[Stored data]
_ _ _ _
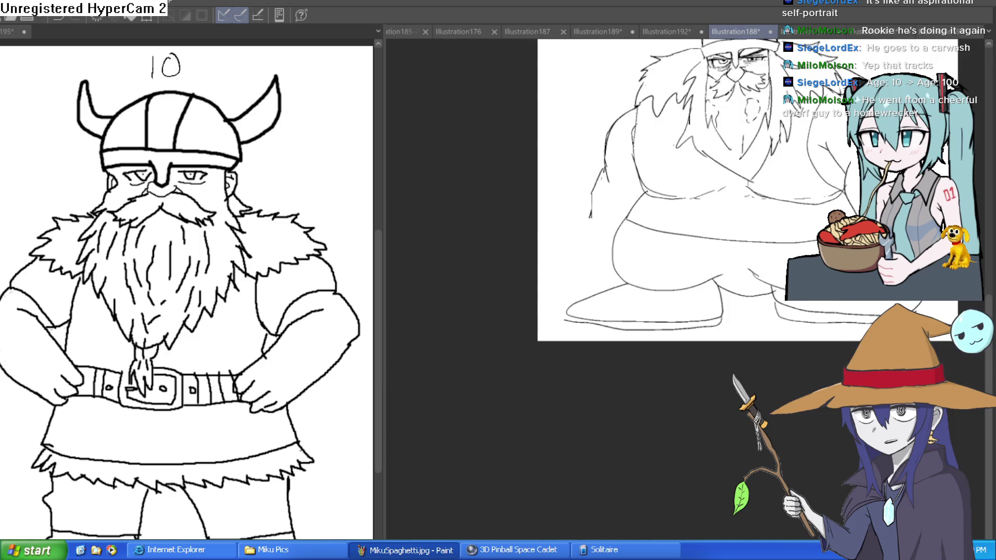
pyautogui.scroll(1, 671, 223)
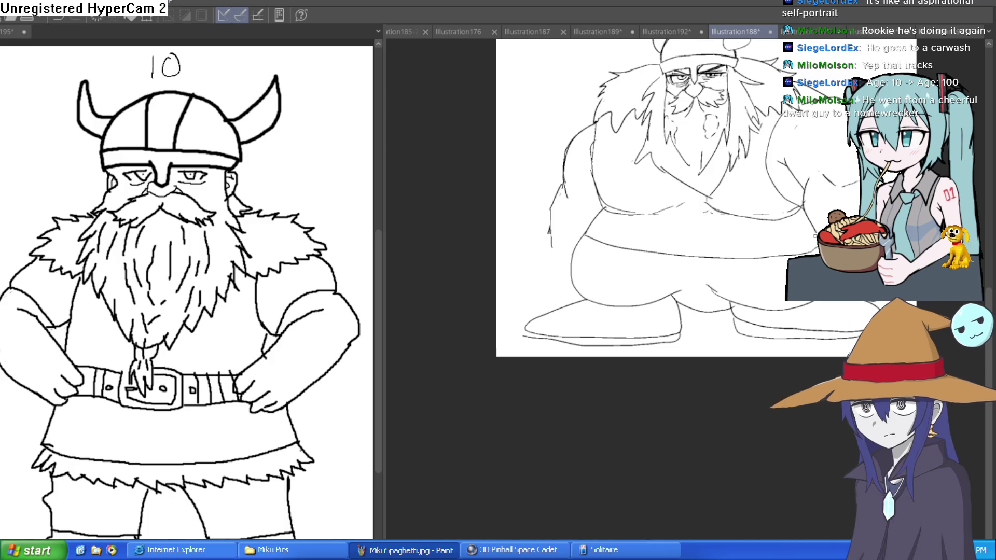
pyautogui.scroll(-2, 816, 236)
pyautogui.scroll(2, 751, 281)
pyautogui.scroll(1, 751, 281)
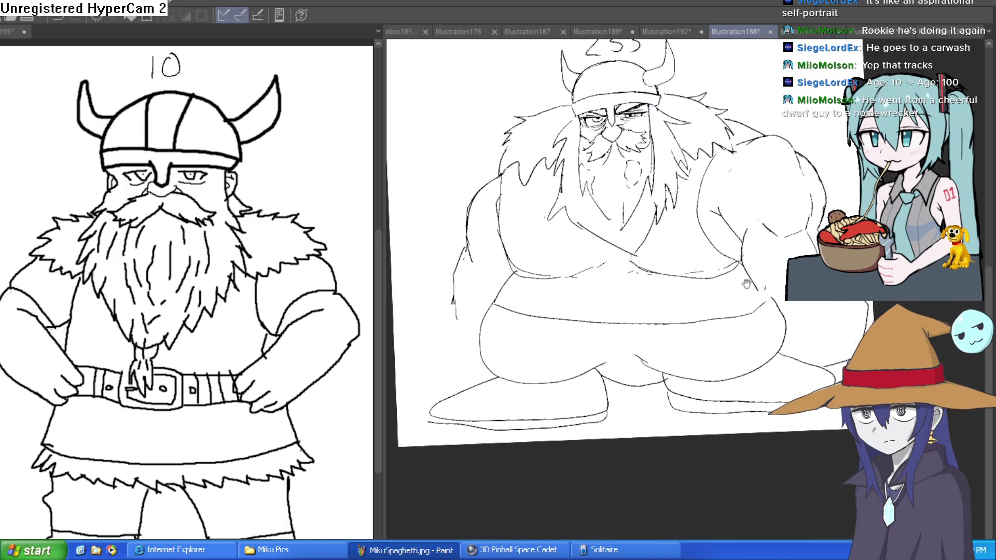
pyautogui.scroll(1, 751, 281)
_ _ _ _
Output every record above verbatim, excluding images.

Problem solution
pyautogui.scroll(1, 671, 223)
pyautogui.scroll(-2, 816, 236)
pyautogui.scroll(2, 751, 281)
pyautogui.scroll(1, 751, 281)
pyautogui.scroll(1, 751, 281)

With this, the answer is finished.